● TINDAKAN YANG DIPERLUKAN A
Sebutkan semua syarat rukun perkawinan yang menurut teks bacaan telah terpenuhi dalam perkawinan Termohon I dan Termohon II.
● TINDAKAN YANG DIPERLUKAN B
Menurut teks bacaan, peraturan apa yang mewajibkan para pihak mengikuti prosedur mediasi?

DETAIL DOCUMENT
ANALISIS YURIDIS TERHADAP PENGGUNAAN MEDIASI DALAM PEMBATALAN PERKAWINAN DI PENGADILAN AGAMA LAMONGAN: STUDI PUTUSAN NOMOR: 1087/PDT.G/2012/PA. LMG
Total View This Week0
Institusion
UNIVERSITAS ISLAM NEGERI SUNAN AMPEL
Author
Zahro, Siti Fatimatus
Subject
Perkawinan 
Datestamp
2015-04-08 03:00:37 
Abstract :
Hasil penelitian menyimpulkan bahwa pertimbangan Hakim menggunakan mediasi dalam perkara pembatalan perkawinan selain karena Perma nomor 1 tahun 2008 tentang Prosedur Mediasi yang mewajibkan untuk mengikuti prosedur mediasi. Juga Pertimbangan lain Majelis Hakim dalam Putusan ini. Termohon I melakukan poligami tanpa seizin Pengadilan Agama dan tidak adanya persetujuan dari Pemohon. Dan menurut Majelis Hakim perkawinan yang dilakukan oleh Termohon I dan Termohon II dilakukan sesuai dengan syarat rukun perkawinan, baik adanya mempelai, wali nikah, dua orang saksi dan ijab dan Kabul, melainkan hanya kurangnya izin poligami. Karena apabila kekurangan syarat rukunnya itu Hak Allah, sedangkan izin itu Hak Manusia. Maka Majelis Hakim tetap mengupayakan untuk dimediasi dengan harapan Pemohon mau atau rela memberi izin dan menyepakati perdamaian sehingga pencabut gugatannya. proses mediasi dalam perkara pembatalan perkawinan di Pengadilan Agama Lamongan sama dengan perkara lainnya. Karena dalam Perma telah dijelaskan bagaimana tahapan atau proses mediasi. Tahap-tahap perdamaian yang dilakukan oleh pengadilan melalui lembaga mediasi sesuai dengan Perma No. 1 Tahun 2008. Peran mediator dalam proses mediasi pada putusan ini agar memberi solusi atau wawasan agar nanti bisa berdamai dengan cara member izin poligami dan menyetujui akta kesepakatan sehingga gugatan dicabut. Sejalan dengan kesimpulan di atas, maka hendaknya para pembuat Undang-Undang mengeluarkan peraturan baru yang menjelaskan secara lebih detail mengenai perkara-perkara perdata yang wajib melakukan prosedur mediasi dan tidak wajib untuk dimediasi, dan menjadikannya dalam satu peraturan yang lebih mengikat.

● DATA TERSIMPAN
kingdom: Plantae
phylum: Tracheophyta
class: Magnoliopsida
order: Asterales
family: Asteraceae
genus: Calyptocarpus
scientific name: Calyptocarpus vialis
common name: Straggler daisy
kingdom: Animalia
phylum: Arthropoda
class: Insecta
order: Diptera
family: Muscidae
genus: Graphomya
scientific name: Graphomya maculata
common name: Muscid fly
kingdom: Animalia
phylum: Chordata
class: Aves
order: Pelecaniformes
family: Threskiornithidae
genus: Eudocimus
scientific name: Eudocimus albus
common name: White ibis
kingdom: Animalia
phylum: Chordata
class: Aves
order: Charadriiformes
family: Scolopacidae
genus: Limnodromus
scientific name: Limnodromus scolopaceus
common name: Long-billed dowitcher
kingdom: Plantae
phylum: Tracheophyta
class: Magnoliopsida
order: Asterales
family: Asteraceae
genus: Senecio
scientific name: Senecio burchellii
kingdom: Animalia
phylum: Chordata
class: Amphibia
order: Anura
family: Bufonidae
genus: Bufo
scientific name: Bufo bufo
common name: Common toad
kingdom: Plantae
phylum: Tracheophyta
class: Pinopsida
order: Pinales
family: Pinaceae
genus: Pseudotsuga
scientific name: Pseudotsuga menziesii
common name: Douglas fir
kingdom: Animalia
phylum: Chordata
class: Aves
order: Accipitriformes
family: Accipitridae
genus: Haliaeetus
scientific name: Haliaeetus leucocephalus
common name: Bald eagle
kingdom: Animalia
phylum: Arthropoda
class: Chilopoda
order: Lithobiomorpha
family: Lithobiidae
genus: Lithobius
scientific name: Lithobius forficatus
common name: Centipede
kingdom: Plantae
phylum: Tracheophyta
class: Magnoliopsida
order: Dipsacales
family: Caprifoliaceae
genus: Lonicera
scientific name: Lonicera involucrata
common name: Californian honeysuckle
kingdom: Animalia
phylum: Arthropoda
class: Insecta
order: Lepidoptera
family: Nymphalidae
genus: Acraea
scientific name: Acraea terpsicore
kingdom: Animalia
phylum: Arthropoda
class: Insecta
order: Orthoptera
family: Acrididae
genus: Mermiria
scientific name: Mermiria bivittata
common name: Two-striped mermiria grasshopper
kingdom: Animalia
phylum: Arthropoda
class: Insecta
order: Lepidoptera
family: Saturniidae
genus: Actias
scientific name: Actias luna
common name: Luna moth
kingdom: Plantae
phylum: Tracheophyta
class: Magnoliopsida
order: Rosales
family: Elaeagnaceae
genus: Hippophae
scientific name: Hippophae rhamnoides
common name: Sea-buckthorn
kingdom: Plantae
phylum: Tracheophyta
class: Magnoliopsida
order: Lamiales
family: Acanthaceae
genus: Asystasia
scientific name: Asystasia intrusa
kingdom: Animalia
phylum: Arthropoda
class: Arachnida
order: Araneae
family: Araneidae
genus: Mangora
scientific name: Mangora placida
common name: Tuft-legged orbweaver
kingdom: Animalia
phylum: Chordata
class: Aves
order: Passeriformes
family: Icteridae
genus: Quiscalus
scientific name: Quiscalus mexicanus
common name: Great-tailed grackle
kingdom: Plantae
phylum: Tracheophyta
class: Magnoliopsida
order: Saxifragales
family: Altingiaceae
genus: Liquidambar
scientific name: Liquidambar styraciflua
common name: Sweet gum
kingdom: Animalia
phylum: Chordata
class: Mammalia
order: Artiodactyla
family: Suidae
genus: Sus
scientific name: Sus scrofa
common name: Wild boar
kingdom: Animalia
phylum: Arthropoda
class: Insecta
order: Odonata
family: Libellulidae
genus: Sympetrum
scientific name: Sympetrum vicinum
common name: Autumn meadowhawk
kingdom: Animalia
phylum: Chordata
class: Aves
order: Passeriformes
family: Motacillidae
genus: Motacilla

● HASIL YANG DIHARAPKAN A
mempelai, wali nikah, dua orang saksi, ijab dan kabul

● HASIL YANG DIHARAPKAN B
Perma nomor 1 tahun 2008 tentang Prosedur Mediasi.